Why cash is king in emergency responses

After every high-profile emergency people naturally want to help.  Kind-hearted people set up donation drives for clothes, shoes, food and baby diapers that flood our Facebook pages.  But here are five reasons why it’s better to give cash, not commodities.

 

Individual vans and trucks transporting donated goods across hundreds of miles take time and cost money. Paperwork, fuel costs, visa issues and import controls all need to be taken into account.  When cash is donated to local and international humanitarian organisations that are already on-the-ground, they can purchase those goods within the country and this is often much more cost-effective. 

 

 

Sometimes the things we give are not what they want. The clothes we think are suitable might not be culturally appropriate in their context or for the time of year. In the Pakistan earthquake of 2005 clothes donated by city folk were burned by rural survivors to keep warm because city garb was not conservative enough. In fact, some clothing is actually offensive. Peppa Pig baby clothes, for example, are unsuitable in a Muslim context. The tins of food we might send are often a mystery to those receiving it. Cash giving allows humanitarian agencies to purchase appropriate goods within the disaster-affected country.. and we even ping cash directly to survivors’ mobile phones so they can spend it on exactly what is most critical if local markets are working.

 

 

Humanitarian agencies really are the experts in responding.
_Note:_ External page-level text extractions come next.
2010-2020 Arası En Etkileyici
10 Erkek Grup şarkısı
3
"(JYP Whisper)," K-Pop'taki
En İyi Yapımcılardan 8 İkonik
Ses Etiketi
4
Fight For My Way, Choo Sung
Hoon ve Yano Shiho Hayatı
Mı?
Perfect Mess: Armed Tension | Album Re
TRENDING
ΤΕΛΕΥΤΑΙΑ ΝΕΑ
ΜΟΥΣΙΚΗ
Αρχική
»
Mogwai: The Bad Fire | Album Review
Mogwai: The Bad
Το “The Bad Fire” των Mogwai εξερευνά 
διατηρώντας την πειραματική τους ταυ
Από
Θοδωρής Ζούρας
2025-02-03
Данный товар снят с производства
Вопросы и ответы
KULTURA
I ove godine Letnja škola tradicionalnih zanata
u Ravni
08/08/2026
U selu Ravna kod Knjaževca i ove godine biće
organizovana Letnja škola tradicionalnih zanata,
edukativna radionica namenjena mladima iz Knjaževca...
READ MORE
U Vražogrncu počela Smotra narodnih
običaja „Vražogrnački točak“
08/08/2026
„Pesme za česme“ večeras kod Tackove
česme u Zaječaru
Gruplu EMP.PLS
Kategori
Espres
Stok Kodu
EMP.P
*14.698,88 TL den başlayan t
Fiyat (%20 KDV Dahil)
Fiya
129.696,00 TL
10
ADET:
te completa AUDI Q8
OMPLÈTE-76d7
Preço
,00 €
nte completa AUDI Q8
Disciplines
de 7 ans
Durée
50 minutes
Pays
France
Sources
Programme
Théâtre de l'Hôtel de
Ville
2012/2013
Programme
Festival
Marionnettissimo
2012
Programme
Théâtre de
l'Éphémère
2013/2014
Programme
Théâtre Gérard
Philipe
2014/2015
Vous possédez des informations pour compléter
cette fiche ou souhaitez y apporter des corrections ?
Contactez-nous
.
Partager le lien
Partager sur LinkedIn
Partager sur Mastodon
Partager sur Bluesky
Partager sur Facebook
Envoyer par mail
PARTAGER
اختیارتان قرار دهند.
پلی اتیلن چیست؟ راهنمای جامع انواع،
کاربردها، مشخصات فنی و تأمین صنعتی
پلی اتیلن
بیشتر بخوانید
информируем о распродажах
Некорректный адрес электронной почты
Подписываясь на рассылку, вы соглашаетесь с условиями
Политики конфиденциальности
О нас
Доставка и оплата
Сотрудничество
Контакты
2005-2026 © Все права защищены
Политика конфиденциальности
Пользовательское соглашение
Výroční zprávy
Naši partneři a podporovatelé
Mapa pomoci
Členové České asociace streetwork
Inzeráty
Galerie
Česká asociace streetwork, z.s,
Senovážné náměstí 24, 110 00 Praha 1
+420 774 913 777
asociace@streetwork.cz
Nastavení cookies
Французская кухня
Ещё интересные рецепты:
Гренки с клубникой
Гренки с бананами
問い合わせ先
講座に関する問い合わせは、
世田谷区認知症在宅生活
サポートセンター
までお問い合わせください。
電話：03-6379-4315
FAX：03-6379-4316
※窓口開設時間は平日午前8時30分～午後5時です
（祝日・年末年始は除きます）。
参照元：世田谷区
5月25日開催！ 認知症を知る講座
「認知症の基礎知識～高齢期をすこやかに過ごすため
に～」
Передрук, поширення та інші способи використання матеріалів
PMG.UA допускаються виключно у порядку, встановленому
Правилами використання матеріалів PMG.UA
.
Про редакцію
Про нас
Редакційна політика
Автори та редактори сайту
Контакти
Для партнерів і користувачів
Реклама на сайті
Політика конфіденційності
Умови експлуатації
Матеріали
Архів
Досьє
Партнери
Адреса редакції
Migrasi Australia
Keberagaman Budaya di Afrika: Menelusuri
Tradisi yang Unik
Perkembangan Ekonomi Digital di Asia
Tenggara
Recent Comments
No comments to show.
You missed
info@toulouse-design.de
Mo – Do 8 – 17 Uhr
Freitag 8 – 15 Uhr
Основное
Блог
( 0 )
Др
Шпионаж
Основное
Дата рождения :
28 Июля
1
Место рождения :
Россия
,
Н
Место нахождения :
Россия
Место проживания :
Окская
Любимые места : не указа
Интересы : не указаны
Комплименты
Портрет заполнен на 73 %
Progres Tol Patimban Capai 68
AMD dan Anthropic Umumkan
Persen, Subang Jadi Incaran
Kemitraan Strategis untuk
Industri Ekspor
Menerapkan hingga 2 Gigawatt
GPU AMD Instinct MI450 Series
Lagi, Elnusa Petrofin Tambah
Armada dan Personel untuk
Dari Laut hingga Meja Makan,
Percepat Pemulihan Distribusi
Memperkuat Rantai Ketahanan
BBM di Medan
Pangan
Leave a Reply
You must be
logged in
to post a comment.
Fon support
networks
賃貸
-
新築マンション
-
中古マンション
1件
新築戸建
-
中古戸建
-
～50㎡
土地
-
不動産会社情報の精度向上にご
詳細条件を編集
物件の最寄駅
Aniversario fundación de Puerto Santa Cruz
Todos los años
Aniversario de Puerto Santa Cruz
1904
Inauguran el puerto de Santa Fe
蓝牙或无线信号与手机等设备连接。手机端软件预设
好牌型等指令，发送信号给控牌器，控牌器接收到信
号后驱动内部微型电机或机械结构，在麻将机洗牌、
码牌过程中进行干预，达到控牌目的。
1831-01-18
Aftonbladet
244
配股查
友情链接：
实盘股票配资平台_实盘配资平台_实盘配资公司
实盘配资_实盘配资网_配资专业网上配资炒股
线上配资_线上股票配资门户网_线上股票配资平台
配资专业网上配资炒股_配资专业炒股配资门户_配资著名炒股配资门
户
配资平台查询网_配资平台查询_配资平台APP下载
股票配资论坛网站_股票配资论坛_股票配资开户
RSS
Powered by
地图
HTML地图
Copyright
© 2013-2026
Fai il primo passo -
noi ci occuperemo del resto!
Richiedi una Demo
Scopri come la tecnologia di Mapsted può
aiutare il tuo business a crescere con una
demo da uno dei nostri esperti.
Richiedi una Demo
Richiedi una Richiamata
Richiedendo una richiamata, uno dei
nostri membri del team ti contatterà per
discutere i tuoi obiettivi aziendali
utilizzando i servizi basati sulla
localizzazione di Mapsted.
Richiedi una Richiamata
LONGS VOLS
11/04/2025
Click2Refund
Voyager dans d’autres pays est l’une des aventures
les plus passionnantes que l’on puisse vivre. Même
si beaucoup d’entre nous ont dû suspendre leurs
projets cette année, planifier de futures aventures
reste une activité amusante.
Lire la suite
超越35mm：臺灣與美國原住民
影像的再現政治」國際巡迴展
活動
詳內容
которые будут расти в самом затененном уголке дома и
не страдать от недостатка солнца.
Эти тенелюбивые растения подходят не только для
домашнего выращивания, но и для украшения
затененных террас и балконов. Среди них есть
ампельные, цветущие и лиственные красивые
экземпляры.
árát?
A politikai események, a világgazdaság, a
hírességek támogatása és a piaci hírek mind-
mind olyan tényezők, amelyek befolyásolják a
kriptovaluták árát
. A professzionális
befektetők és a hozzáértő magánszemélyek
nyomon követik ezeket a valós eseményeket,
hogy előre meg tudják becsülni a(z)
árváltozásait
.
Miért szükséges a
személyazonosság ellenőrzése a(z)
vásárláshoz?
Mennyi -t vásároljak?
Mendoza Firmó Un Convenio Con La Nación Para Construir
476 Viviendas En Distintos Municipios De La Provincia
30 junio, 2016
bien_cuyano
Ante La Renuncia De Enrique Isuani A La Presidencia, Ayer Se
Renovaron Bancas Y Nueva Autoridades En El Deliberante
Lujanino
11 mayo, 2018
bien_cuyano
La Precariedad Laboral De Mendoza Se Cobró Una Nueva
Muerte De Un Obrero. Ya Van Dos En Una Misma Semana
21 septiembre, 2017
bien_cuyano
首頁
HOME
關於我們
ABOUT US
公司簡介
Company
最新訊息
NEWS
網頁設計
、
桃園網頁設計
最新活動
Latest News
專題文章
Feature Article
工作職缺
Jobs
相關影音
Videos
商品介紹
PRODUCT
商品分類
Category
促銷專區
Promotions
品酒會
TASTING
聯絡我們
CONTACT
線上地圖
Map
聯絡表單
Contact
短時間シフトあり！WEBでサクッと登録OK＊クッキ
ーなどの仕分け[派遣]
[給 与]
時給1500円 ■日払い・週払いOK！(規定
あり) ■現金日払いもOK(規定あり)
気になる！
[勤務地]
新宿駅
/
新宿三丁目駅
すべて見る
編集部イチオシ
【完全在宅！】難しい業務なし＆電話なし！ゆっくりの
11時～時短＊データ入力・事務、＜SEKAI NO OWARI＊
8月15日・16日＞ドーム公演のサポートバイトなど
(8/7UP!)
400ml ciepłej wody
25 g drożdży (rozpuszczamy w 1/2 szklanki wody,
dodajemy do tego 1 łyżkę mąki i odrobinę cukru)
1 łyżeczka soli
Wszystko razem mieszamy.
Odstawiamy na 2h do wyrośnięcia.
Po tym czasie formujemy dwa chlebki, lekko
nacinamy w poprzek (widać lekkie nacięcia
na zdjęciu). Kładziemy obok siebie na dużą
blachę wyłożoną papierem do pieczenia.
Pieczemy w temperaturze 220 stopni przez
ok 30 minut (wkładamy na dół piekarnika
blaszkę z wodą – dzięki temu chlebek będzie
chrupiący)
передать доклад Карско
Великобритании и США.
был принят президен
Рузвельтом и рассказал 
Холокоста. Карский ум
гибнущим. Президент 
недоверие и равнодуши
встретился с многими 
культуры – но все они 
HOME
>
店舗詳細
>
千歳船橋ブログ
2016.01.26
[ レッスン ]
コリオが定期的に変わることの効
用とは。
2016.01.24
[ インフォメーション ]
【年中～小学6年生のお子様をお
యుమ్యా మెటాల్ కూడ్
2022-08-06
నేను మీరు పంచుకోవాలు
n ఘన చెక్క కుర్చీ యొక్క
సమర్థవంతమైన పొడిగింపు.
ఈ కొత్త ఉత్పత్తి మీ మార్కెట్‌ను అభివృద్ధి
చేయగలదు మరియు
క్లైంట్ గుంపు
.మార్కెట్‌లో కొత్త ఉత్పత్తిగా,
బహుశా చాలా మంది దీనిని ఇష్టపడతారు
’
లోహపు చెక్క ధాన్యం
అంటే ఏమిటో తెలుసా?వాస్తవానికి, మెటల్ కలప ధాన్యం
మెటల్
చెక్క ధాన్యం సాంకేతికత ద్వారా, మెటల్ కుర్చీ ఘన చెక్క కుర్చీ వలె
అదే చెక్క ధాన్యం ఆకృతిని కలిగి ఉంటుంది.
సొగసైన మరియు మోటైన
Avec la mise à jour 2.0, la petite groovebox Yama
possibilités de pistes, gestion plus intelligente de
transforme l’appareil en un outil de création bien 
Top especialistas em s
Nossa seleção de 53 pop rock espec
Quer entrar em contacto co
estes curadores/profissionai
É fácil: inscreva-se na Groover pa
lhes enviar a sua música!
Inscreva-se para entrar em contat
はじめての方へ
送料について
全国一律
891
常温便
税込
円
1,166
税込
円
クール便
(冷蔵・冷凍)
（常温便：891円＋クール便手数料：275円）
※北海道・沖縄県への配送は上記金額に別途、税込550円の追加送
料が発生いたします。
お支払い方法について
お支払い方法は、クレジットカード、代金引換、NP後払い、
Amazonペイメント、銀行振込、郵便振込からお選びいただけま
They have decades of experience. Agencies assess what survivors need by doing rapid surveys. Agency logisticians can then activate procurement pipelines, tapping into ready-to-go emergency aid stocks in warehouses around the world, or quickly set up supply chains in the country. Cash donations help fund all of this.

 

 

Humanitarian agencies have well-established coordination mechanisms – with the government, with other humanitarian agencies, and with the UN. This means that the geographical distribution of aid - and what is provided - is done fairly and avoids duplicate delivery of aid or its chaotic delivery. Without this coordination, easily accessible communities get way too much, and remote areas way too little. Roads get clogged with all manner of trucks and vans taking in donated aid which then blocks emergency responders from getting in on roads that might be blocked by earthquake rubble. Drone footage from Turkey shows roads crammed with lorries taking in aid.

 

 

Cash giving allows goods to be purchased via shops, markets, and local retail supply chains which keep local economies going. Donated goods have the potential to undermine the recovery of local economies and markets at just the time people most need to keep their jobs and incomes flowing.


It’s worth thinking of humanitarian organisations as the rough equivalent of the e-commerce giant Amazon. We know how effective Amazon is at delivering goods to our door wherever we are based on the basis of a simple digital cash transaction. Humanitarian organisations have vast experience working in chaotic situations to get what survivors want – not what we think they might need.